[Extracted page text data]
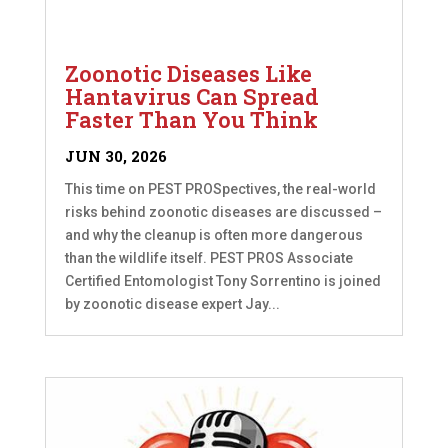
Zoonotic Diseases Like
Hantavirus Can Spread
Faster Than You Think
JUN 30, 2026
This time on PEST PROSpectives, the real-world
risks behind zoonotic diseases are discussed –
and why the cleanup is often more dangerous
than the wildlife itself. PEST PROS Associate
Certified Entomologist Tony Sorrentino is joined
by zoonotic disease expert Jay...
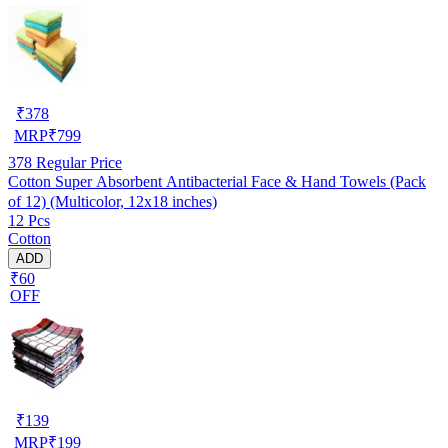
₹
378
MRP
₹
799
378
Regular Price
Cotton Super Absorbent Antibacterial Face & Hand Towels (Pack
of 12) (Multicolor, 12x18 inches)
12 Pcs
Cotton
ADD
₹60
OFF
₹
139
MRP
₹
199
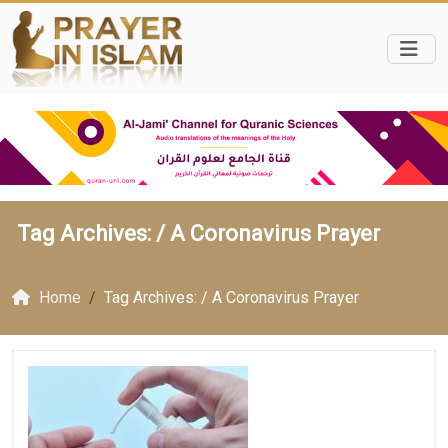
Tag Archives: /
A Coronavirus Prayer
Home
Tag Archives: / A Coronavirus Prayer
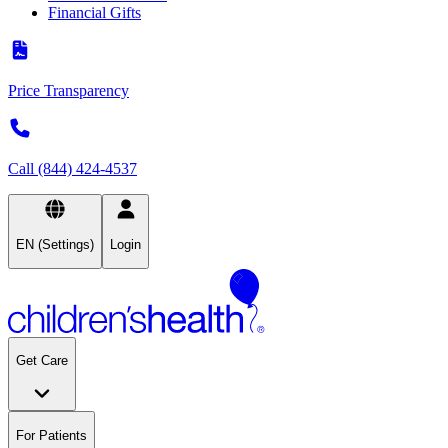
Financial Gifts
Price Transparency
Call (844) 424-4537
EN (Settings)
Login
Get Care
For Patients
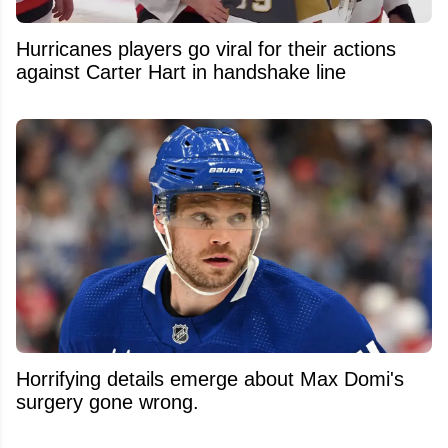
Hurricanes players go viral for their actions
against Carter Hart in handshake line
Horrifying details emerge about Max Domi's
surgery gone wrong.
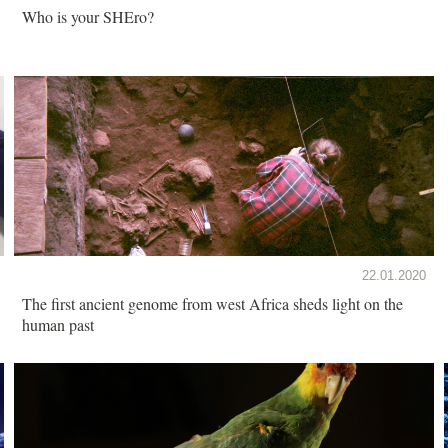
Who is your SHEro?
22.01.2020
The first ancient genome from west Africa sheds light on the
human past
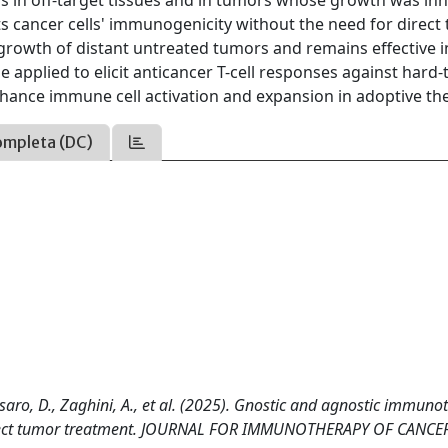
rus in off-target tissues and in tumors whose growth was inh
ts cancer cells' immunogenicity without the need for direct
 growth of distant untreated tumors and remains effective 
pplied to elicit anticancer T-cell responses against hard-
nhance immune cell activation and expansion in adoptive th
ompleta (DC)
assaro, D., Zaghini, A., et al. (2025). Gnostic and agnostic immun
 direct tumor treatment. JOURNAL FOR IMMUNOTHERAPY OF CANCE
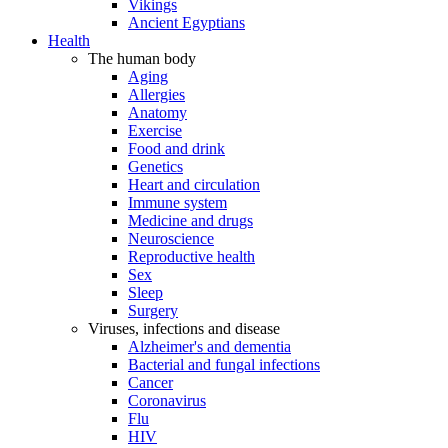
Vikings
Ancient Egyptians
Health
The human body
Aging
Allergies
Anatomy
Exercise
Food and drink
Genetics
Heart and circulation
Immune system
Medicine and drugs
Neuroscience
Reproductive health
Sex
Sleep
Surgery
Viruses, infections and disease
Alzheimer's and dementia
Bacterial and fungal infections
Cancer
Coronavirus
Flu
HIV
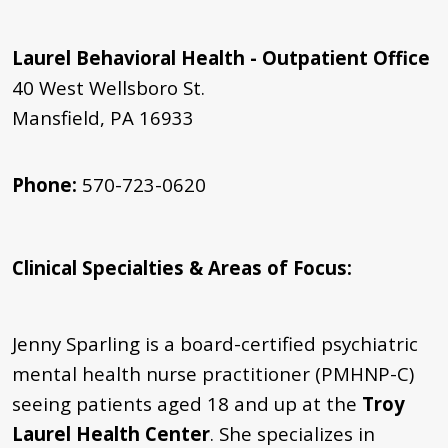
Laurel Behavioral Health - Outpatient Office
40 West Wellsboro St.
Mansfield, PA 16933
Phone:
570-723-0620
Clinical Specialties & Areas of Focus
:
Jenny Sparling is a board-certified psychiatric
mental health nurse practitioner (PMHNP-C)
seeing patients aged 18 and up at the
Troy
Laurel Health Center
. She specializes in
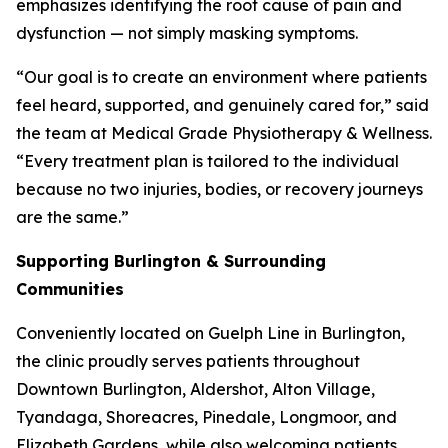
emphasizes identifying the root cause of pain and
dysfunction — not simply masking symptoms.
“Our goal is to create an environment where patients
feel heard, supported, and genuinely cared for,” said
the team at Medical Grade Physiotherapy & Wellness.
“Every treatment plan is tailored to the individual
because no two injuries, bodies, or recovery journeys
are the same.”
Supporting Burlington & Surrounding
Communities
Conveniently located on Guelph Line in Burlington,
the clinic proudly serves patients throughout
Downtown Burlington, Aldershot, Alton Village,
Tyandaga, Shoreacres, Pinedale, Longmoor, and
Elizabeth Gardens, while also welcoming patients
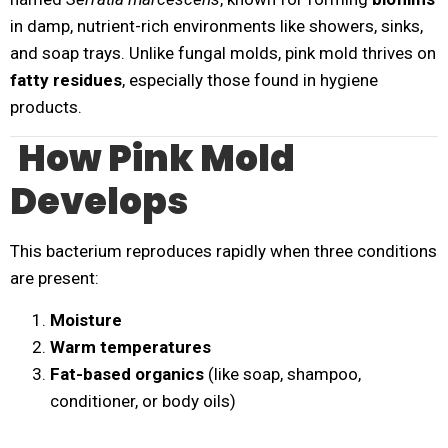
in damp, nutrient-rich environments like showers, sinks,
and soap trays. Unlike fungal molds, pink mold thrives on
fatty residues
, especially those found in hygiene
products.
How Pink Mold
Develops
This bacterium reproduces rapidly when three conditions
are present:
Moisture
Warm temperatures
Fat-based organics
(like soap, shampoo,
conditioner, or body oils)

### Task item:
Write out the lines above from the one with "Bacterial and fungal infections" through the one with "to the individual", ends included, exactly; no picture goes in.

### Answer:
Bacterial and fungal infections
Cancer
Coronavirus
Flu
HIV
Laurel Behavioral Health - Outpatient Office
40 West Wellsboro St.
Mansfield, PA 16933
Phone:
570-723-0620
Clinical Specialties & Areas of Focus
:
Jenny Sparling is a board-certified psychiatric
mental health nurse practitioner (PMHNP-C)
seeing patients aged 18 and up at the
Troy
Laurel Health Center
. She specializes in
emphasizes identifying the root cause of pain and
dysfunction — not simply masking symptoms.
“Our goal is to create an environment where patients
feel heard, supported, and genuinely cared for,” said
the team at Medical Grade Physiotherapy & Wellness.
“Every treatment plan is tailored to the individual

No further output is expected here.